The UN Environment Programme, UNEP, has cautioned that there will be more plastic than fish in the world’s oceans by 2050 unless people stop using single-use plastic items such as plastic bags and plastic bottles, commented a UAE daily.
That’s not all, according to some estimates, at the rate people are dumping items such as plastic bottles, bags and cups after a single use, by 2050 oceans will carry more plastic than fish and an estimated 99 percent of seabirds will have ingested plastic.
"The warning should be taken seriously as the subject could have a major negative impact on every human being," said The Gulf Today in an editorial on Sunday.
As per UN estimates, in 1950, the world’s population of 2.5 billion produced 1.5 million tonnes of plastic; in 2016, a global population of more than 7 billion people produced over 300 million tonnes of plastic – with severe consequences for marine plants and animals.
The paper went on to say, "Such figures are startling and should be seen as a wake-up call for remedial action.
"In February the UN Environment organisation launched an unprecedented global campaign to eliminate major sources of marine litter: microplastics in cosmetics and the excessive, wasteful usage of single-use plastic by the year 2022.
"Launched at the Economist World Ocean Summit in Bali, the #CleanSeas campaign urges governments to pass plastic reduction policies, target industry to minimise plastic packaging and redesign products and calls on consumers to change their throwaway habits before irreversible damage is done to our seas.

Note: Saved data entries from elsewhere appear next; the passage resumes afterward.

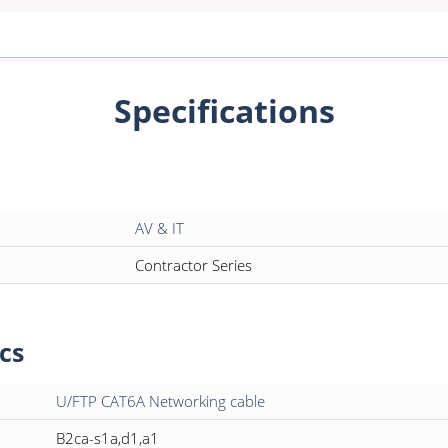
Specifications
AV & IT
Contractor Series
cs
U/FTP CAT6A Networking cable
B2ca-s1a,d1,a1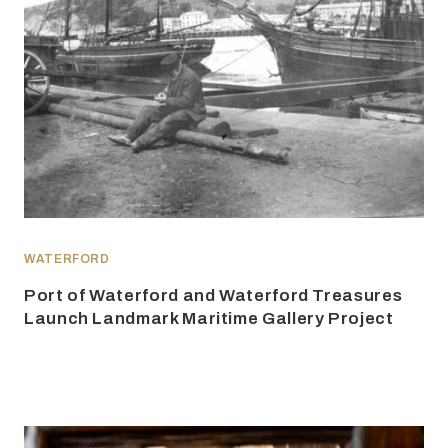
WATERFORD
Port of Waterford and Waterford Treasures
Launch Landmark Maritime Gallery Project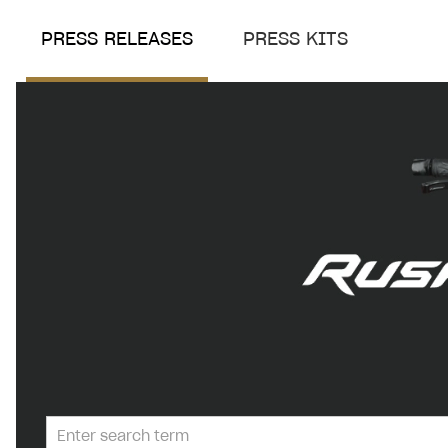
PRESS RELEASES
PRESS KITS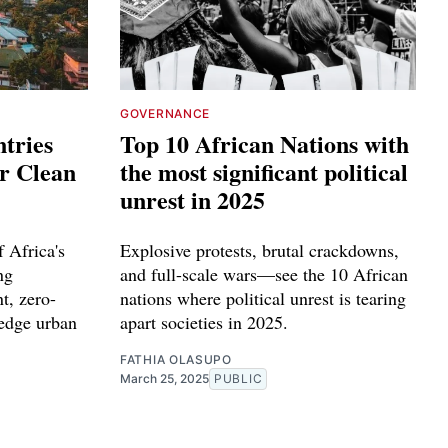
GOVERNANCE
tries
Top 10 African Nations with
or Clean
the most significant political
unrest in 2025
 Africa's
Explosive protests, brutal crackdowns,
ng
and full-scale wars—see the 10 African
t, zero-
nations where political unrest is tearing
-edge urban
apart societies in 2025.
FATHIA OLASUPO
March 25, 2025
PUBLIC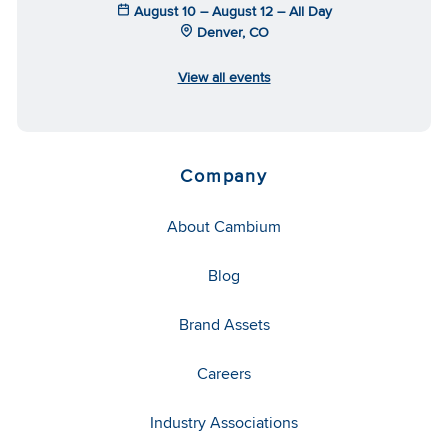
August 10 – August 12 – All Day
Denver, CO
View all events
Company
About Cambium
Blog
Brand Assets
Careers
Industry Associations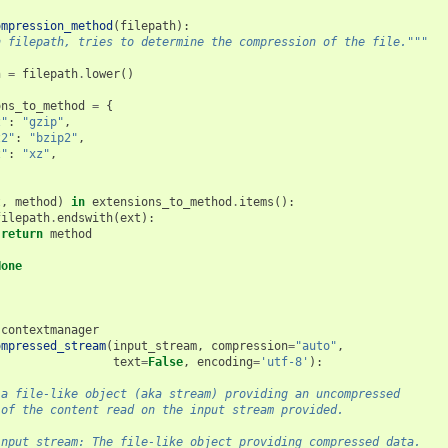
ompression_method
(
filepath
):
n filepath, tries to determine the compression of the file."""
h
=
filepath
.
lower
()
ons_to_method
=
{
z"
:
"gzip"
,
z2"
:
"bzip2"
,
z"
:
"xz"
,
t
,
method
)
in
extensions_to_method
.
items
():
filepath
.
endswith
(
ext
):
return
method
None
.
contextmanager
ompressed_stream
(
input_stream
,
compression
=
"auto"
,
text
=
False
,
encoding
=
'utf-8'
):
 a file-like object (aka stream) providing an uncompressed
 of the content read on the input stream provided.
input_stream: The file-like object providing compressed data.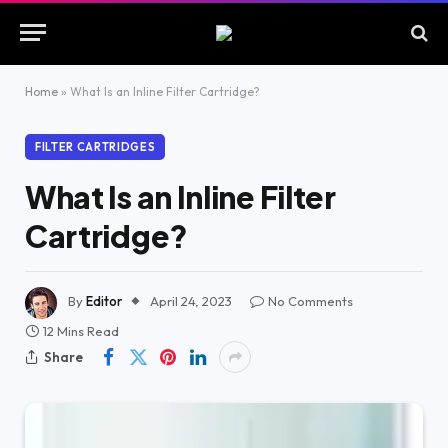
Home
»
What Is an Inline Filter Cartridge?
FILTER CARTRIDGES
What Is an Inline Filter
Cartridge?
By
Editor
April 24, 2023
No Comments
12 Mins Read
Share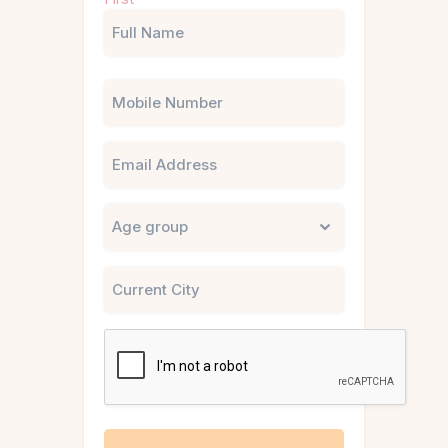
(Required)
Phone
Email
Untitled
City
CAPTCHA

"As part of the campaign, Indonesia has committed to slash its marine litter by 70 percent by 2025; Uruguay will tax single-use plastic bags this year and Kenya has agreed to eliminate them entirely.

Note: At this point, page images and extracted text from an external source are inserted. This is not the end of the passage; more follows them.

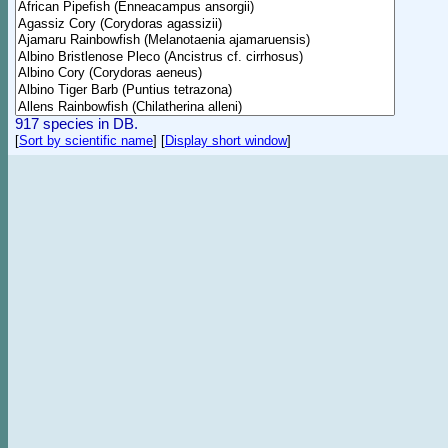
917 species in DB.
[
Sort by scientific name
]
[
Display short window
]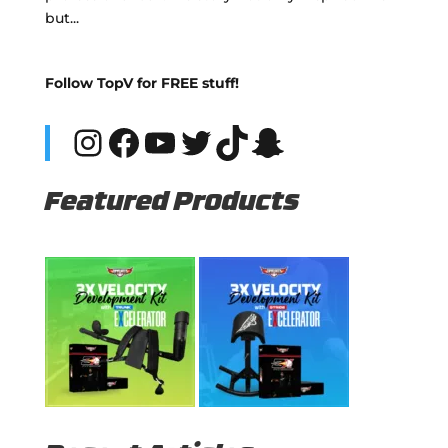
but...
Follow TopV for FREE stuff!
Instagram
Facebook
YouTube
Twitter
TikTok
Snapchat
Featured Products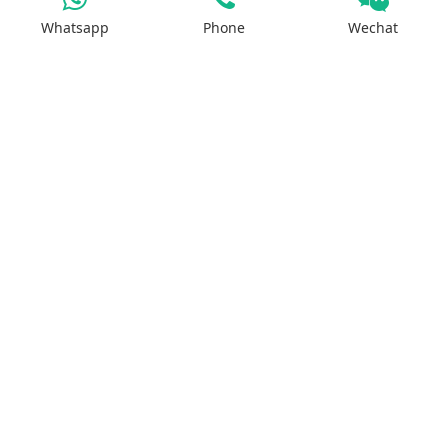
Sodium Salt
Whatsapp
Phone
Wechat
Zinc Salt
Copper Salt
Manganese Salt
Potassium Salt
Contact us
No.29, Huilan Road, Hi-Tech Industries
Development Zone, Zhengzhou, China 450001
WhatsApp：+8613613810278
ruipusale@outlook.com
LiveChat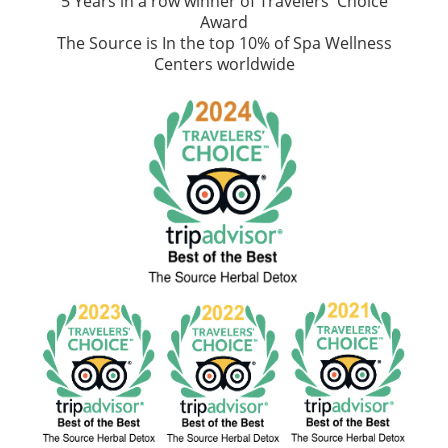
5 Years in a row winner of Travelers' Choice
Award
The Source is In the top 10% of Spa Wellness
Centers worldwide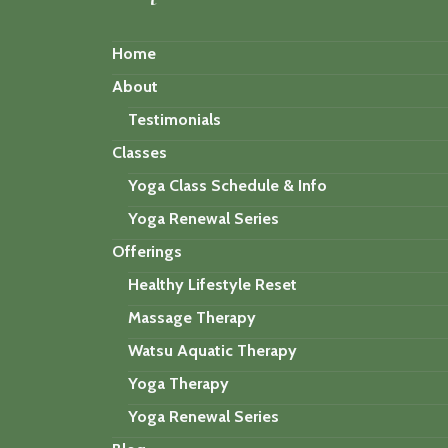
Home
About
Testimonials
Classes
Yoga Class Schedule & Info
Yoga Renewal Series
Offerings
Healthy Lifestyle Reset
Massage Therapy
Watsu Aquatic Therapy
Yoga Therapy
Yoga Renewal Series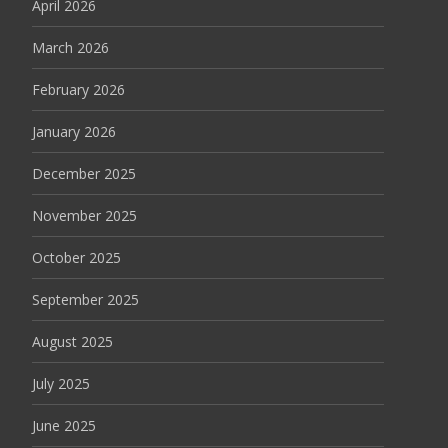
April 2026
March 2026
February 2026
January 2026
December 2025
November 2025
October 2025
September 2025
August 2025
July 2025
June 2025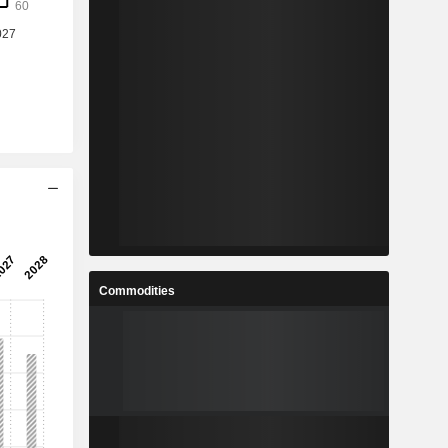
Commodities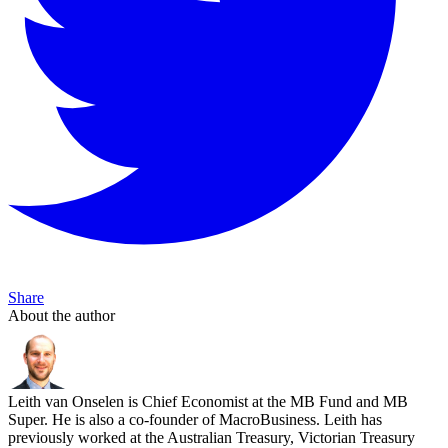
Share
About the author
Leith van Onselen is Chief Economist at the MB Fund and MB
Super. He is also a co-founder of MacroBusiness. Leith has
previously worked at the Australian Treasury, Victorian Treasury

"Though the Clean Seas campaign has achieved some important wins for the oceans, Petter Malvik, UN Environment Programme’s Communications Officer, points out that the job is far from done.
"The idea is to achieve a global ban by 2022 on microbeads in personal care and cosmetic products and a drastic reduction in the use of single-use plastic.
"In 2013, scientists were surprised to find the seas east of Greenland and north of Scandinavia are a dead-end for plastics. Some seas in that region are said to be heavily polluted with plastic because of an Atlantic ocean current which dumps debris there.
"The reckless dumping of plastic in the oceans should stop as it wreaks havoc on marine wildlife, fisheries and tourism and the damage to marine ecosystems is immense," concluded the Sharjah-based daily.